For men, oral, lung, and prostate cancers dominate. Tobacco drives 40 per cent of preventable cancers, mainly oral and lung.

So what is going on in India? Is it an earlier diagnosis for women? Are men’s cancers more aggressive, or is it that habits such as smoking and chewing tobacco drag down their outcomes? Or does the answer lie in differences in access, awareness and treatment between genders?

Awareness campaigns and improved facilities mean cancers common among women are often detected earlier.

With their long latency periods – time between exposure to a cancer-causing factor and the appearance of detectable cancer – treatment outcomes are relatively good.

Mortality rates among women are therefore lower.

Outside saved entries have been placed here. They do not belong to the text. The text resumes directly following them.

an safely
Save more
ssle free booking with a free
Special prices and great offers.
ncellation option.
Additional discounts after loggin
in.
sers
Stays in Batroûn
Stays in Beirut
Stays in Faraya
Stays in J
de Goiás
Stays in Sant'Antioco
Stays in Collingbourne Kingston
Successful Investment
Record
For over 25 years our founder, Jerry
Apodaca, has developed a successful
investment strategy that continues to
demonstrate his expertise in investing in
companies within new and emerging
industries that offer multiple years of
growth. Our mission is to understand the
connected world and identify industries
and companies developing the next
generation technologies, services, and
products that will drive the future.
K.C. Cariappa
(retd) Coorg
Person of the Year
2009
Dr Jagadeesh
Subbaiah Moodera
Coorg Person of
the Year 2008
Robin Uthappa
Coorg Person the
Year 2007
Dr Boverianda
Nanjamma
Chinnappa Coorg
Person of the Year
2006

Men fare worse. Their cancers are more often tied to lifestyle – tobacco and alcohol drive lung and oral cancers, both aggressive and less responsive to treatment.

Men are also less likely to go for preventive check-ups or seek medical help early. The result: higher mortality and poorer outcomes, even when incidence is lower than among women.

“Women’s health has become a bigger focus in public health campaigns, and that’s a double-edged sword. Greater awareness and screening mean more cancers are detected early. For men, the conversation rarely goes beyond tobacco and oral cancer,” Ravi Mehrotra, a cancer specialist and head of the non-profit Centre for Health Innovation and Policy (CHIP) Foundation, told me.